• [What this task involves]:
Every entry is to be set down a second time, precisely as written.

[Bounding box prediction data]

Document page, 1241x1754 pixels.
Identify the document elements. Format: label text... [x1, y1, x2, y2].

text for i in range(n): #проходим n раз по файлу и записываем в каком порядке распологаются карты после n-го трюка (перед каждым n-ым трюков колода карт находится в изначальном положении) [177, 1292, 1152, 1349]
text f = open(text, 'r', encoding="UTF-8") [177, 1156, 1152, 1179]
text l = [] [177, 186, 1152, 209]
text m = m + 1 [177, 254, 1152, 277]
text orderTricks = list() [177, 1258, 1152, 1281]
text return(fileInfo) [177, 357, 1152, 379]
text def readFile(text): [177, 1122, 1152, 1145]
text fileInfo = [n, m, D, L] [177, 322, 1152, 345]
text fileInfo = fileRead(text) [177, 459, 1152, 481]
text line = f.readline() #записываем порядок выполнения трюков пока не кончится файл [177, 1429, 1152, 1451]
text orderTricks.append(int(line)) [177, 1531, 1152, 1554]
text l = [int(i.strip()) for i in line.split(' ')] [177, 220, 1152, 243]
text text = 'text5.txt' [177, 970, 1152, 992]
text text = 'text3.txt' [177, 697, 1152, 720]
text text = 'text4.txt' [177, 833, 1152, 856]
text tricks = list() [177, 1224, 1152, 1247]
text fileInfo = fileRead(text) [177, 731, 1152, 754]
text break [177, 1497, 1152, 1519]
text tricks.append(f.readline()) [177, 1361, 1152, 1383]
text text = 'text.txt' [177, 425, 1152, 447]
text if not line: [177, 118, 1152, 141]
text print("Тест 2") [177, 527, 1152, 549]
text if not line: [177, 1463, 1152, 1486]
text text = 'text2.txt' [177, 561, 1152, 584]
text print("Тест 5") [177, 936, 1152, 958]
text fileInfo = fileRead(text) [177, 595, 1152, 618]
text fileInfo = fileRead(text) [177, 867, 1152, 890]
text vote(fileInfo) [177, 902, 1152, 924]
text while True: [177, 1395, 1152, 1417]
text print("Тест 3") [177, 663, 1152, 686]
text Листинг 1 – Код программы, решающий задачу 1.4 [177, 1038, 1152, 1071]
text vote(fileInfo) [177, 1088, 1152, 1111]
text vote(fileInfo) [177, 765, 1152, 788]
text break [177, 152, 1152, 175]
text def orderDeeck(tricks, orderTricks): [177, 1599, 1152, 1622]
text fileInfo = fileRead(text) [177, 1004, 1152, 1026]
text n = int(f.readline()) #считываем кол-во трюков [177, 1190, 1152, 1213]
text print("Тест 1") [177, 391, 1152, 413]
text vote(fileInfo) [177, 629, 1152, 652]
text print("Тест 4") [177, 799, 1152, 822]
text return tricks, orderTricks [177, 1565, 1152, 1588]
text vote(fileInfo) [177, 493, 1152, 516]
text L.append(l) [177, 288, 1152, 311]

• [Task solution]:
Document page, 1241x1754 pixels.
Identify the document elements. Format: label text... [x1, y1, x2, y2].

text for i in range(n): #проходим n раз по файлу и записываем в каком порядке распологаются карты после n-го трюка (перед каждым n-ым трюков колода карт находится в изначальном положении) [177, 1292, 1152, 1349]
text f = open(text, 'r', encoding="UTF-8") [177, 1156, 1152, 1179]
text l = [] [177, 186, 1152, 209]
text m = m + 1 [177, 254, 1152, 277]
text orderTricks = list() [177, 1258, 1152, 1281]
text return(fileInfo) [177, 357, 1152, 379]
text def readFile(text): [177, 1122, 1152, 1145]
text fileInfo = [n, m, D, L] [177, 322, 1152, 345]
text fileInfo = fileRead(text) [177, 459, 1152, 481]
text line = f.readline() #записываем порядок выполнения трюков пока не кончится файл [177, 1429, 1152, 1451]
text orderTricks.append(int(line)) [177, 1531, 1152, 1554]
text l = [int(i.strip()) for i in line.split(' ')] [177, 220, 1152, 243]
text text = 'text5.txt' [177, 970, 1152, 992]
text text = 'text3.txt' [177, 697, 1152, 720]
text text = 'text4.txt' [177, 833, 1152, 856]
text tricks = list() [177, 1224, 1152, 1247]
text fileInfo = fileRead(text) [177, 731, 1152, 754]
text break [177, 1497, 1152, 1519]
text tricks.append(f.readline()) [177, 1361, 1152, 1383]
text text = 'text.txt' [177, 425, 1152, 447]
text if not line: [177, 118, 1152, 141]
text print("Тест 2") [177, 527, 1152, 549]
text if not line: [177, 1463, 1152, 1486]
text text = 'text2.txt' [177, 561, 1152, 584]
text print("Тест 5") [177, 936, 1152, 958]
text fileInfo = fileRead(text) [177, 595, 1152, 618]
text fileInfo = fileRead(text) [177, 867, 1152, 890]
text vote(fileInfo) [177, 902, 1152, 924]
text while True: [177, 1395, 1152, 1417]
text print("Тест 3") [177, 663, 1152, 686]
text Листинг 1 – Код программы, решающий задачу 1.4 [177, 1038, 1152, 1071]
text vote(fileInfo) [177, 1088, 1152, 1111]
text vote(fileInfo) [177, 765, 1152, 788]
text break [177, 152, 1152, 175]
text def orderDeeck(tricks, orderTricks): [177, 1599, 1152, 1622]
text fileInfo = fileRead(text) [177, 1004, 1152, 1026]
text n = int(f.readline()) #считываем кол-во трюков [177, 1190, 1152, 1213]
text print("Тест 1") [177, 391, 1152, 413]
text vote(fileInfo) [177, 629, 1152, 652]
text print("Тест 4") [177, 799, 1152, 822]
text return tricks, orderTricks [177, 1565, 1152, 1588]
text vote(fileInfo) [177, 493, 1152, 516]
text L.append(l) [177, 288, 1152, 311]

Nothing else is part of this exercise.